河合優実が語る『あんのこと』。薬物依存や過酷な家庭環境……現実のなかに映画が見出した「救い」
先入観や思い込みを徹底的に壊していく
―杏は子どもの頃から母親の虐待を受け、経済的な貧しさのため売春を繰り返し、深刻な薬物依存で、学校教育もちゃんと受けられていない。あまりにハードな環境のなかで生きてきた人物です。映画の中で河合さんご自身が杏として生き直すために共感の糸口になったものってありますか? 杏の中に入っていく回路になったものと言いますか。 河合:やはりハナさんについて記者の方に話をお聞きしていたときなんですけど、役を理解するうえでひとつ助けになったのは、「記憶の中のハナさんの姿やイメージってどんな感じですか?」って質問したときに、「いつもニコニコ笑っていて、人見知りというか照れているような感じ。仲のいい大人と一緒だとその人の陰に隠れたがるような、ちょっと幼い女の子のような印象」とおっしゃっていたことです。 多分それは、私が杏を演じるうえで設定や属性だけ見ていたら、自分からは絶対出てこない印象だなと思って。それを聞いたときに、初めて杏の姿を具体的にイメージできた気がしましたね。 ―確かに実年齢からすると、杏の服装や佇まいにはどこか幼い印象がありますね。
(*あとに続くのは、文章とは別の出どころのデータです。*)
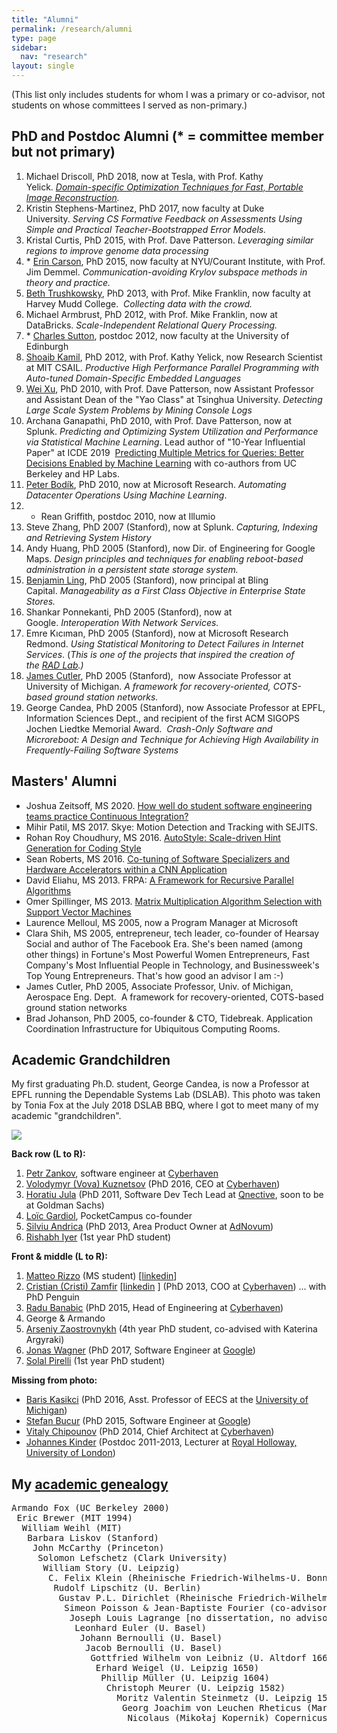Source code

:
 ```yaml
---
title: "Alumni"
permalink: /research/alumni
type: page
sidebar:
  nav: "research"
layout: single
---
```



(This list only includes students for whom I was a primary or co-advisor, not students on whose committees I served as non-primary.)

PhD and Postdoc Alumni (* = committee member but not primary)
-------------------------------------------------------------

1.  Michael Driscoll, PhD 2018, now at Tesla, with Prof. Kathy Yelick. *[Domain-specific Optimization Techniques for Fast, Portable Image Reconstruction](https://docs.google.com/presentation/d/1arbQhfpIRjmv-B5Y6Fhom1pon9bY6FcemPz9xvkxcac/edit#slide=id.p).*
2.  Kristin Stephens-Martinez, PhD 2017, now faculty at Duke University. *Serving CS Formative Feedback on Assessments Using Simple and Practical Teacher-Bootstrapped Error Models.*
3.  Kristal Curtis, PhD 2015, with Prof. Dave Patterson. *Leveraging similar regions to improve genome data processing*
4.  * [Erin Carson](https://math.nyu.edu/~erinc/), PhD 2015, now faculty at NYU/Courant Institute, with Prof. Jim Demmel. *Communication-avoiding Krylov subspace methods in theory and practice.*
5.  [Beth Trushkowsky](http://www.cs.hmc.edu/~beth/), PhD 2013, with Prof. Mike Franklin, now faculty at Harvey Mudd College.  *Collecting data with the crowd.*
6.  Michael Armbrust, PhD 2012, with Prof. Mike Franklin, now at DataBricks. *Scale-Independent Relational Query Processing.*
7.  * [Charles Sutton](http://homepages.inf.ed.ac.uk/csutton/), postdoc 2012, now faculty at the University of Edinburgh
8.  [Shoaib Kamil](http://people.csail.mit.edu/skamil/), PhD 2012, with Prof. Kathy Yelick, now Research Scientist at MIT CSAIL. *Productive High Performance Parallel Programming with Auto-tuned Domain-Specific Embedded Languages*
9.  [Wei Xu](http://iiis.tsinghua.edu.cn/~weixu/), PhD 2010, with Prof. Dave Patterson, now Assistant Professor and Assistant Dean of the "Yao Class" at Tsinghua University. *Detecting Large Scale System Problems by Mining Console Logs*
10. Archana Ganapathi, PhD 2010, with Prof. Dave Patterson, now at Splunk. *Predicting and Optimizing System Utilization and Performance via Statistical Machine Learning*. Lead author of "10-Year Influential Paper" at ICDE 2019  [Predicting Multiple Metrics for Queries: Better Decisions Enabled by Machine Learning](https://dl.acm.org/citation.cfm?id=1547490) with co-authors from UC Berkeley and HP Labs.
11. [Peter Bodík](https://www.microsoft.com/en-us/research/people/peterb/), PhD 2010, now at Microsoft Research. *Automating Datacenter Operations Using Machine Learning*.
12. * Rean Griffith, postdoc 2010, now at Illumio
13. Steve Zhang, PhD 2007 (Stanford), now at Splunk. *Capturing, Indexing and Retrieving System History*
14. Andy Huang, PhD 2005 (Stanford), now Dir. of Engineering for Google Maps. *Design principles and techniques for enabling reboot-based administration in a persistent state storage system.*
15. [Benjamin Ling](http://www.crunchbase.com/person/ben-ling), PhD 2005 (Stanford), now principal at Bling Capital. *Manageability as a First Class Objective in Enterprise State Stores.*
16. Shankar Ponnekanti, PhD 2005 (Stanford), now at Google. *Interoperation With Network Services.*
17. Emre Kıcıman, PhD 2005 (Stanford), now at Microsoft Research Redmond. *Using Statistical Monitoring to Detect Failures in Internet Services*. (*This is one of the projects that inspired the creation of the [RAD Lab](http://www.armandofox.com/research/rad-lab).)*
18. [James Cutler](http://www.engin.umich.edu/college/about/people/profiles/a-to-e/james-cutler), PhD 2005 (Stanford),  now Associate Professor at University of Michigan. *A framework for recovery-oriented, COTS-based ground station networks.* 
19. George Candea, PhD 2005 (Stanford), now Associate Professor at EPFL, Information Sciences Dept., and recipient of the first ACM SIGOPS Jochen Liedtke Memorial Award.  *Crash-Only Software and Microreboot: A Design and Technique for Achieving High Availability in Frequently-Failing Software Systems*

Masters' Alumni
---------------

-   Joshua Zeitsoff, MS 2020.  [How well do student software engineering teams practice Continuous Integration?](https://www2.eecs.berkeley.edu/Pubs/TechRpts/2020/EECS-2020-183.html)
-   Mihir Patil, MS 2017. Skye: Motion Detection and Tracking with SEJITS.
-   Rohan Roy Choudhury, MS 2016. [AutoStyle: Scale-driven Hint Generation for Coding Style](http://www2.eecs.berkeley.edu/Pubs/TechRpts/2016/EECS-2016-40.html)
-   Sean Roberts, MS 2016. [Co-tuning of Software Specializers and Hardware Accelerators within a CNN Application](http://www2.eecs.berkeley.edu/Pubs/TechRpts/2016/EECS-2016-53.html)
-   David Eliahu, MS 2013. FRPA: [A Framework for Recursive Parallel Algorithms](http://www2.eecs.berkeley.edu/Pubs/TechRpts/2015/EECS-2015-28.html)
-   Omer Spillinger, MS 2013. [Matrix Multiplication Algorithm Selection with Support Vector Machines](http://www2.eecs.berkeley.edu/Pubs/TechRpts/2015/EECS-2015-29.html)
-   Laurence Melloul, MS 2005, now a Program Manager at Microsoft
-   Clara Shih, MS 2005, entrepreneur, tech leader, co-founder of Hearsay Social and author of The Facebook Era. She's been named (among other things) in Fortune's Most Powerful Women Entrepreneurs, Fast Company's Most Influential People in Technology, and Businessweek's Top Young Entrepreneurs. That's how good an advisor I am :-)
-   James Cutler, PhD 2005, Associate Professor, Univ. of Michigan, Aerospace Eng. Dept.  A framework for recovery-oriented, COTS-based ground station networks
-   Brad Johanson, PhD 2005, co-founder & CTO, Tidebreak. Application Coordination Infrastructure for Ubiquitous Computing Rooms.

Academic Grandchildren
----------------------

My first graduating Ph.D. student, George Candea, is now a Professor at EPFL running the Dependable Systems Lab (DSLAB). This photo was taken by Tonia Fox at the July 2018 DSLAB BBQ, where I got to meet many of my academic "grandchildren".

[![](http://www.armandofox.com/_/rsrc/1591732492820/research/alumni/image1.jpg)](http://www.armandofox.com/research/alumni/image1.jpg?attredirects=0)

**Back row (L to R):**

1.  [Petr Zankov](https://www.linkedin.com/in/petr-zankov/), software engineer at [Cyberhaven](http://cyberhaven.io/)
2.  [Volodymyr (Vova) Kuznetsov](http://volodymyrkuznetsov.info/) (PhD 2016, CEO at [Cyberhaven](http://cyberhaven.io/))
3.  [Horatiu Jula](https://www.linkedin.com/in/horatiu-jula-63a02a7) (PhD 2011, Software Dev Tech Lead at [Qnective](https://www.qnective.com/), soon to be at Goldman Sachs)
4.  [Loïc Gardiol](https://www.linkedin.com/in/loicgardiol/), PocketCampus co-founder
5.  [Silviu Andrica](https://www.linkedin.com/in/silviuandrica) (PhD 2013, Area Product Owner at [AdNovum](http://www.adnovum.ch/en/))
6.  [Rishabh Iyer](http://people.epfl.ch/rishabh.iyer) (1st year PhD student)

**Front & middle (L to R):**

1.  [Matteo Rizzo](https://people.epfl.ch/matteo.rizzo?lang=en) (MS student) [[linkedin](http://www.linkedin.com/in/matteo-rizzo-394827135)]
2.  [Cristian (Cristi) Zamfir](http://dslab.epfl.ch/people/zamfir/) [[linkedin](https://www.linkedin.com/in/cristizamfir/) ] (PhD 2013, COO at [Cyberhaven](https://cyberhaven.io/)) ... with PhD Penguin
3.  [Radu Banabic](https://www.linkedin.com/in/radubanabic) (PhD 2015, Head of Engineering at [Cyberhaven](http://cyberhaven.io/)) 
4.  George & Armando
5.  [Arseniy Zaostrovnykh](http://people.epfl.ch/arseniy.zaostrovnykh) (4th year PhD student, co-advised with Katerina Argyraki)
6.  [Jonas Wagner](http://blog.purpureus.net/research/) (PhD 2017, Software Engineer at [Google](https://google.com/))
7.  [Solal Pirelli](https://people.epfl.ch/solal.pirelli) (1st year PhD student)

**Missing from photo:**

-   [Baris Kasikci](http://www.bariskasikci.org/) (PhD 2016, Asst. Professor of EECS at the [University of Michigan](http://www.eecs.umich.edu/))
-   [Stefan Bucur](http://www.stefanbucur.net/) (PhD 2015, Software Engineer at [Google](http://google.com/))
-   [Vitaly Chipounov](http://dslab.epfl.ch/people/chipounov/) (PhD 2014, Chief Architect at [Cyberhaven](http://cyberhaven.io/))
-   [Johannes Kinder](http://www.cs.rhul.ac.uk/home/kinder/) (Postdoc 2011-2013, Lecturer at [Royal Holloway, University of London](https://www.royalholloway.ac.uk/home.aspx))

My [academic genealogy](https://academictree.org/computerscience/peopleinfo.php?pid=184218)
-------------------------------------------------------------------------------------------
<pre>
Armando Fox (UC Berkeley 2000)
 Eric Brewer (MIT 1994)
  William Weihl (MIT)
   Barbara Liskov (Stanford)
    John McCarthy (Princeton)
     Solomon Lefschetz (Clark University)
      William Story (U. Leipzig)
       C. Felix Klein (Rheinische Friedrich-Wilhelms-U. Bonn)
        Rudolf Lipschitz (U. Berlin)
         Gustav P.L. Dirichlet (Rheinische Friedrich-Wilhelms-U. Bonn)
          Simeon Poisson & Jean-Baptiste Fourier (co-advisors; École Polytechnique)
           Joseph Louis Lagrange [no dissertation, no advisor]
            Leonhard Euler (U. Basel)
             Johann Bernoulli (U. Basel)
              Jacob Bernoulli (U. Basel)
               Gottfried Wilhelm von Leibniz (U. Altdorf 1666)
                Erhard Weigel (U. Leipzig 1650)
                 Phillip Müller (U. Leipzig 1604)
                  Christoph Meurer (U. Leipzig 1582)
                    Moritz Valentin Steinmetz (U. Leipzig 1550, 1567)
                     Georg Joachim von Leuchen Rheticus (Martin-Luther-U. Halle-Wittenberg 1535)
                      Nicolaus (Mikołaj Kopernik) Copernicus (U. di Bologna, U. degli Studi di Padova, U. Jagielloński, U. degli Studi di Ferrara 1499)
</pre>
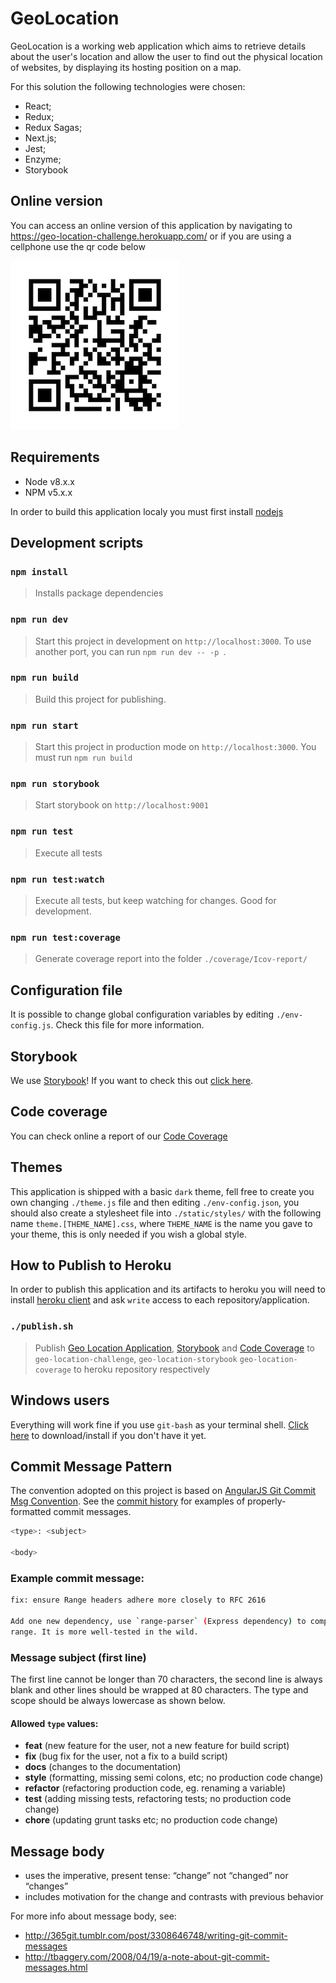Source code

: # GeoLocation #

GeoLocation is a working web application which aims to retrieve details about the user's location and allow the user to find out the physical location of websites, by displaying its hosting position on a map.

For this solution the following technologies were chosen:

 - React;
 - Redux;
 - Redux Sagas;
 - Next.js;
 - Jest;
 - Enzyme;
 - Storybook

## Online version
You can access an online version of this application by navigating to https://geo-location-challenge.herokuapp.com/ or if you are using a cellphone use the qr code below

![GeoLocation](static/geocode-site.png)

## Requirements

- Node v8.x.x
- NPM v5.x.x

In order to build this application localy you must first install [nodejs](https://nodejs.org/en/)

## Development scripts

### `npm install`

> Installs package dependencies

### `npm run dev`

> Start this project in development on `http://localhost:3000`. To use another port, you can run `npm run dev -- -p `.

### `npm run build`

> Build this project for publishing.

### `npm run start`

> Start this project in production mode on `http://localhost:3000`. You must run `npm run build`

### `npm run storybook`

> Start storybook on `http://localhost:9001`

### `npm run test`

> Execute all tests

### `npm run test:watch`

> Execute all tests, but keep watching for changes. Good for development.

### `npm run test:coverage`

> Generate coverage report into the folder `./coverage/Icov-report/`

## Configuration file

It is possible to change global configuration variables by editing `./env-config.js`. Check this file for more information.

## Storybook

We use [Storybook]! If you want to check this out [click here](https://geo-location-storybook.herokuapp.com/).

## Code coverage

You can check online a report of our [Code Coverage]

## Themes

This application is shipped with a basic `dark` theme, fell free to create you own changing `./theme.js` file and then editing `./env-config.json`, you should also create a stylesheet file into `./static/styles/` with the following name  `theme.[THEME_NAME].css`, where `THEME_NAME` is the name you gave to your theme, this is only needed if you wish a global style.

## How to Publish to Heroku

In order to publish this application and its artifacts to heroku you will need to install [heroku client] and ask `write` access to each repository/application.

### `./publish.sh`

> Publish [Geo Location Application], [Storybook] and [Code Coverage]  to `geo-location-challenge`, `geo-location-storybook` `geo-location-coverage` to  heroku repository respectively

## Windows users

Everything will work fine if you use `git-bash` as your terminal shell. [Click here](https://git-scm.com/downloads) to download/install if you don't have it yet.

## Commit Message Pattern

The convention adopted on this project is based on [AngularJS Git Commit Msg Convention]. See the
[commit history] for examples of properly-formatted commit messages.

```bash
<type>: <subject>

<body>
```

### Example commit message:

```bash
fix: ensure Range headers adhere more closely to RFC 2616

Add one new dependency, use `range-parser` (Express dependency) to compute
range. It is more well-tested in the wild.
```

### Message subject (first line)
The first line cannot be longer than 70 characters, the second line is always blank and
other lines should be wrapped at 80 characters. The type and scope should
be always lowercase as shown below.

#### Allowed `type` values:

* **feat** (new feature for the user, not a new feature for build script)
* **fix** (bug fix for the user, not a fix to a build script)
* **docs** (changes to the documentation)
* **style** (formatting, missing semi colons, etc; no production code change)
* **refactor** (refactoring production code, eg. renaming a variable)
* **test** (adding missing tests, refactoring tests; no production code change)
* **chore** (updating grunt tasks etc; no production code change)

## Message body
* uses the imperative, present tense: “change” not “changed” nor “changes”
* includes motivation for the change and contrasts with previous behavior

For more info about message body, see:

* http://365git.tumblr.com/post/3308646748/writing-git-commit-messages
* http://tbaggery.com/2008/04/19/a-note-about-git-commit-messages.html


[AngularJS Git Commit Msg Convention]: https://docs.google.com/document/d/1QrDFcIiPjSLDn3EL15IJygNPiHORgU1_OOAqWjiDU5Y/edit#
[commit history]: https://bitbucket.org/klaygomes/ui-challenge/commits/all
[heroku client]:https://devcenter.heroku.com/articles/heroku-cli
[Geo Location Application]:https://geo-location-challenge.herokuapp.com/
[Storybook]:https://geo-location-storybook.herokuapp.com/
[Code Coverage]:https://geo-location-coverage.herokuapp.com/
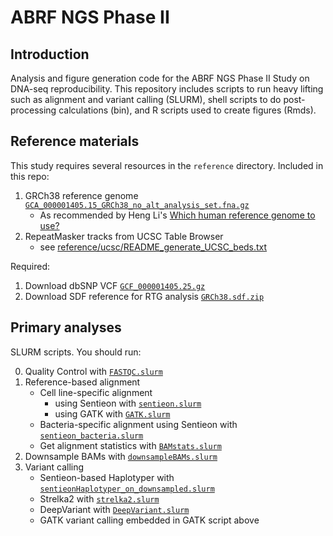 # ABRF NGS Phase II

## Introduction 
Analysis and figure generation code for the ABRF NGS Phase II Study on DNA-seq reproducibility. This repository includes scripts to run heavy lifting such as alignment and variant calling (SLURM), shell scripts to do post-processing calculations (bin), and R scripts used to create figures (Rmds).

## Reference materials
This study requires several resources in the `reference` directory. Included in this repo:
1. GRCh38 reference genome [`GCA_000001405.15_GRCh38_no_alt_analysis_set.fna.gz`](ftp://ftp.ncbi.nlm.nih.gov/genomes/all/GCA/000/001/405/GCA_000001405.15_GRCh38/seqs_for_alignment_pipelines.ucsc_ids/GCA_000001405.15_GRCh38_no_alt_analysis_set.fna.gz)
	* As recommended by Heng Li's [Which human reference genome to use?](https://lh3.github.io/2017/11/13/which-human-reference-genome-to-use)
2. RepeatMasker tracks from UCSC Table Browser
	* see [reference/ucsc/README_generate_UCSC_beds.txt](reference/ucsc/README_generate_UCSC_beds.txt)

Required:
1. Download dbSNP VCF [`GCF_000001405.25.gz`](https://ftp.ncbi.nlm.nih.gov/snp/latest_release/VCF/)
2. Download SDF reference for RTG analysis [`GRCh38.sdf.zip`](https://s3.amazonaws.com/rtg-datasets/references/GRCh38.sdf.zip)

## Primary analyses
SLURM scripts. You should run:

0. Quality Control with [`FASTQC.slurm`](SLURM/FASTQC.slurm)
1. Reference-based alignment
	* Cell line-specific alignment 
		* using Sentieon with [`sentieon.slurm`](SLURM/sentieon.slurm)
		* using GATK with [`GATK.slurm`](SLURM/GATK.slurm)
	* Bacteria-specific  alignment using Sentieon with [`sentieon_bacteria.slurm`](SLURM/sentieon_bacteria.slurm)
	* Get alignment statistics with [`BAMstats.slurm`](SLURM/BAMstats.slurm)
2. Downsample BAMs with [`downsampleBAMs.slurm`](SLURM/downsampleBAMs.slurm)
3. Variant calling
	* Sentieon-based Haplotyper with [`sentieonHaplotyper_on_downsampled.slurm`](SLURM/sentieonHaplotyper_on_downsampled.slurm)
	* Strelka2 with [`strelka2.slurm`](SLURM/strelka2.slurm)
	* DeepVariant with [`DeepVariant.slurm`](SLURM/DeepVariant.slurm)
	* GATK variant calling embedded in GATK script above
外見や日常でどういう格好をするかというのも、内面の表出だと思います。杏が身につけるアイテムなども、記者さんとのお話をベースに決めていったところもありますか? 河合:ありますね。今回、衣装は大きかったです。それがなかなか決まらなくて。 ―試行錯誤はあった? 河合:そうですね。衣装合わせを2回したんですけど、入江監督やスタッフの方々と、何度も話し合いを重ねながら慎重に決めていきました。例えば新しいお洋服を気軽に買い足せるようなお金もないし、もしかすると小学校6年くらいから同じ服をずっと着ているんじゃないか、みたいなことを想像して。何となく家にあったお母さんやおばあちゃんのお下がりを着ているんじゃないか、とか。小学校で学校に行くのをやめているので、そこで外とのつながりがストップしちゃっていることが、中身の幼さやあどけない印象につながっているのかなと。 たぶん、杏がいつも背負っているリュックを決めたときに、イメージがひとつ固まったんだと思います。きっと街ですれ違っても、そんなハードな環境に居る子だなんて絶対気づかないよねっていうことが具現化した瞬間でした。 ―荒れた境遇と本人の印象のギャップといいますか……ただそれも、こちらが勝手に抱いている偏見からのズレに過ぎないんでしょうね。 河合:そう思います。私にもやっぱり先入観や思い込みってありますし、まずそのバイアスを徹底的に壊そうって思いましたね。 私自身とは境遇があまりにも離れているので、そうなると、あらかじめ刷り込まれてる既成のイメージをなぞっちゃいそうになるときもあったんです。いままでやった役って自分とそこまで離れていなかったんだなって改めて思ったんですけど……行動原理が自分と違えば立ち居振る舞いも変わってくるので、今回は細かい部分について考えることが本当に多かったですね。 リアリティという点で言うと、映画の物語を知ったうえで杏を見ると、社会性を育んでこられなかった人物で、薬物を常習的に使っていることが身体的にも表現されていないといけない。でも例えば、通りすがりの人が、彼女のある日常のひとコマだとか断片的な瞬間だけ接したとき、スルーできてしまうラインというか。 そういう杏の姿を目指しましたし、明確なゴールが見えないなかで、私自身が納得しながら撮影を進めていけたのは、チーム全体でひとつひとつ必要な描写を丁寧につくっていけたからかなって思います。